As someone in the process of buying a house myself - in a lovely corner of Wimbledon Village as you ask - I’ve got a very good reason to just go along with the optimistic spiel that has followed Nationwide’s surprise announcement. Alas, even I don’t believe we’ve turned the corner. The numbers continue to suggest caution. Rather than recovering, prices may be "bouncing along the bottom" as Bloomberg contributor Matthew Lynn puts it.

From the chart below, we can see the IMF’s measure of fair value in the housing market.

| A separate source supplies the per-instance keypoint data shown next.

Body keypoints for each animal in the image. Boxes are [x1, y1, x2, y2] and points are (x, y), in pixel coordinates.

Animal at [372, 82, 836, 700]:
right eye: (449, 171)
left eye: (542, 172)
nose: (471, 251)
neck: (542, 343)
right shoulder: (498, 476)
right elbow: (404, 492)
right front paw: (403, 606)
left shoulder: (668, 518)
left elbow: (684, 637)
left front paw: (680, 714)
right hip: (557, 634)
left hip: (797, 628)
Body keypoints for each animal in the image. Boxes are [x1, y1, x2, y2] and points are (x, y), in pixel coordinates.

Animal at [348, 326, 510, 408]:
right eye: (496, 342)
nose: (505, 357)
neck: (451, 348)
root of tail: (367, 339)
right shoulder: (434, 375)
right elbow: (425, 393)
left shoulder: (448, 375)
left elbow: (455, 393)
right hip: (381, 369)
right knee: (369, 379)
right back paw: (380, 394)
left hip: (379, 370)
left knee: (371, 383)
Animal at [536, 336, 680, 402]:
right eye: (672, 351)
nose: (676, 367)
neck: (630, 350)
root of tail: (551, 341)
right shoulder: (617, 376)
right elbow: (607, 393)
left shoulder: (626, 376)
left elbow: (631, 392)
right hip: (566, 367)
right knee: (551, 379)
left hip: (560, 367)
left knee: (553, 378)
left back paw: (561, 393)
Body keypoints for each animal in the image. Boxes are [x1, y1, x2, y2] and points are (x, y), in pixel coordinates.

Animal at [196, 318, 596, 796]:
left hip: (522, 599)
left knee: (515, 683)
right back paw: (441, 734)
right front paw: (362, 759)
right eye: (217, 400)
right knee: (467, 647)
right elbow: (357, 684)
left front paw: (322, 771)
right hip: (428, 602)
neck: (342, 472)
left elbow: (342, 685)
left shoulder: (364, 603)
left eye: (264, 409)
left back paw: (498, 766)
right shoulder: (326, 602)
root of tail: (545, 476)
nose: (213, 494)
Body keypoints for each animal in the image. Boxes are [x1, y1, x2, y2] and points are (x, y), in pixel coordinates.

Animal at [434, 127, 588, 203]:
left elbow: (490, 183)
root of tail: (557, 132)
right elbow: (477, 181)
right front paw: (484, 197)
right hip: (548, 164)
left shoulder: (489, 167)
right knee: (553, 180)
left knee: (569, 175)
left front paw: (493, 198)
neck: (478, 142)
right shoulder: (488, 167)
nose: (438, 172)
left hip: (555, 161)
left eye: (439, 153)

The IMF was one of the first groups to warn on the bubble in our housing market back in 2006. Today, it places the UK as the third most overvalued property market in the world with prices roughly 14% over their fair value.

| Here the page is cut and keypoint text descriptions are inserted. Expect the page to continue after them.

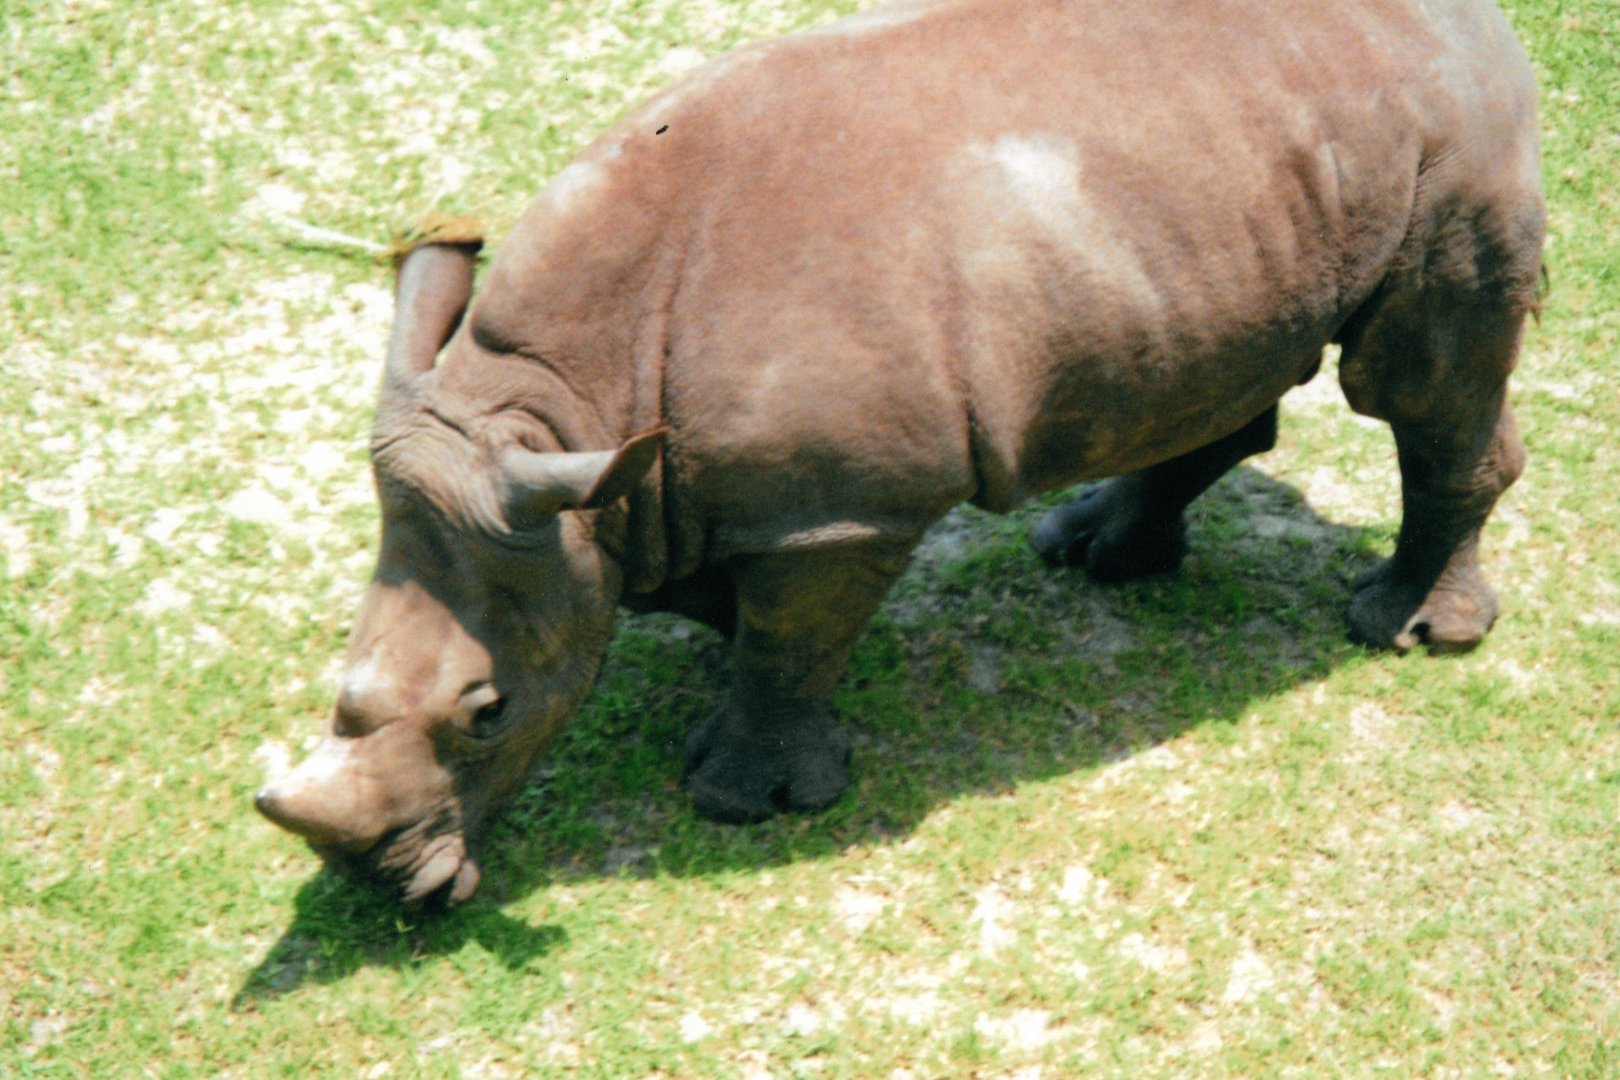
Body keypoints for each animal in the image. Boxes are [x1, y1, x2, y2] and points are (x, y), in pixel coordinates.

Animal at [255, 0, 1544, 905]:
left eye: (488, 712)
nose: (385, 891)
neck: (555, 406)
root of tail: (1477, 22)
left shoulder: (835, 514)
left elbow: (787, 644)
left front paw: (745, 798)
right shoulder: (659, 493)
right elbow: (724, 607)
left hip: (1454, 145)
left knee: (1413, 382)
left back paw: (1404, 632)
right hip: (1239, 176)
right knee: (1212, 360)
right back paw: (1094, 552)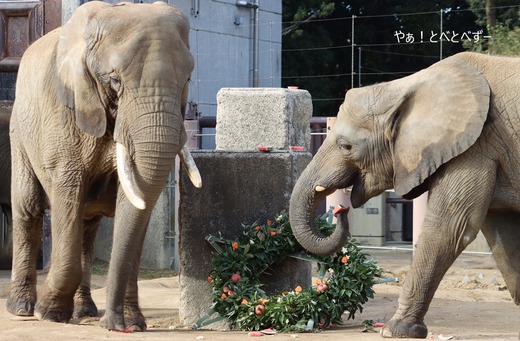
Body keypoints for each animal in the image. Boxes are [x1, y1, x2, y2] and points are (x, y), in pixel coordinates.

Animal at [6, 1, 201, 332]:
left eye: (187, 79)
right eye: (115, 81)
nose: (114, 325)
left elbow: (134, 201)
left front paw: (133, 323)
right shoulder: (63, 113)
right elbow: (67, 190)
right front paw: (49, 313)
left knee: (87, 227)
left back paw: (85, 310)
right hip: (19, 131)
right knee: (28, 208)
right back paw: (21, 308)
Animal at [290, 51, 520, 338]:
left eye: (345, 146)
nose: (340, 210)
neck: (404, 86)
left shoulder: (476, 147)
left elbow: (450, 227)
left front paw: (395, 331)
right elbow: (504, 235)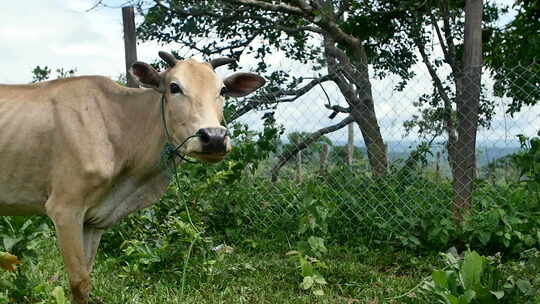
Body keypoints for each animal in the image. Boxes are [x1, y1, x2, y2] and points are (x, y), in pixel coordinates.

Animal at [0, 51, 266, 302]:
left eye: (222, 90)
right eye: (174, 87)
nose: (214, 137)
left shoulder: (93, 221)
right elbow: (79, 283)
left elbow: (86, 279)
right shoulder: (64, 208)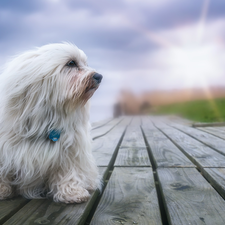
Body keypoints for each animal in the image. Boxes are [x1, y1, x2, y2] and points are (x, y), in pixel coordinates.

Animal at [0, 42, 103, 204]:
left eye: (85, 64)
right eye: (71, 63)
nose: (99, 76)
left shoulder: (70, 151)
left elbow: (68, 173)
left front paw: (72, 192)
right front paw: (2, 190)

Still too expensive - UK house prices are still 14% overvalued according to the IMF’s economic model

IMF house price overvaluation

Source: IMF, Credit Suisse

The IMF’s model is based on wage inflation and economic growth. The inference is that at £158,565, house prices are still £22,199 too dear and could be set for another correction. That is despite the 16% fall we’ve seen in the last 12 months. While I doubt that houses will hit the IMF’s estimate of fair value, I do think the chart should remind us all to manage our expectations.

Despite Nationwide’s mood-improving news, we are not out of the woods yet. House prices and mortgage approvals may be improving but that will itself bring previously reluctant sellers to the market.

Such a supply increase, as well as poor value, may stall the recovery in house prices.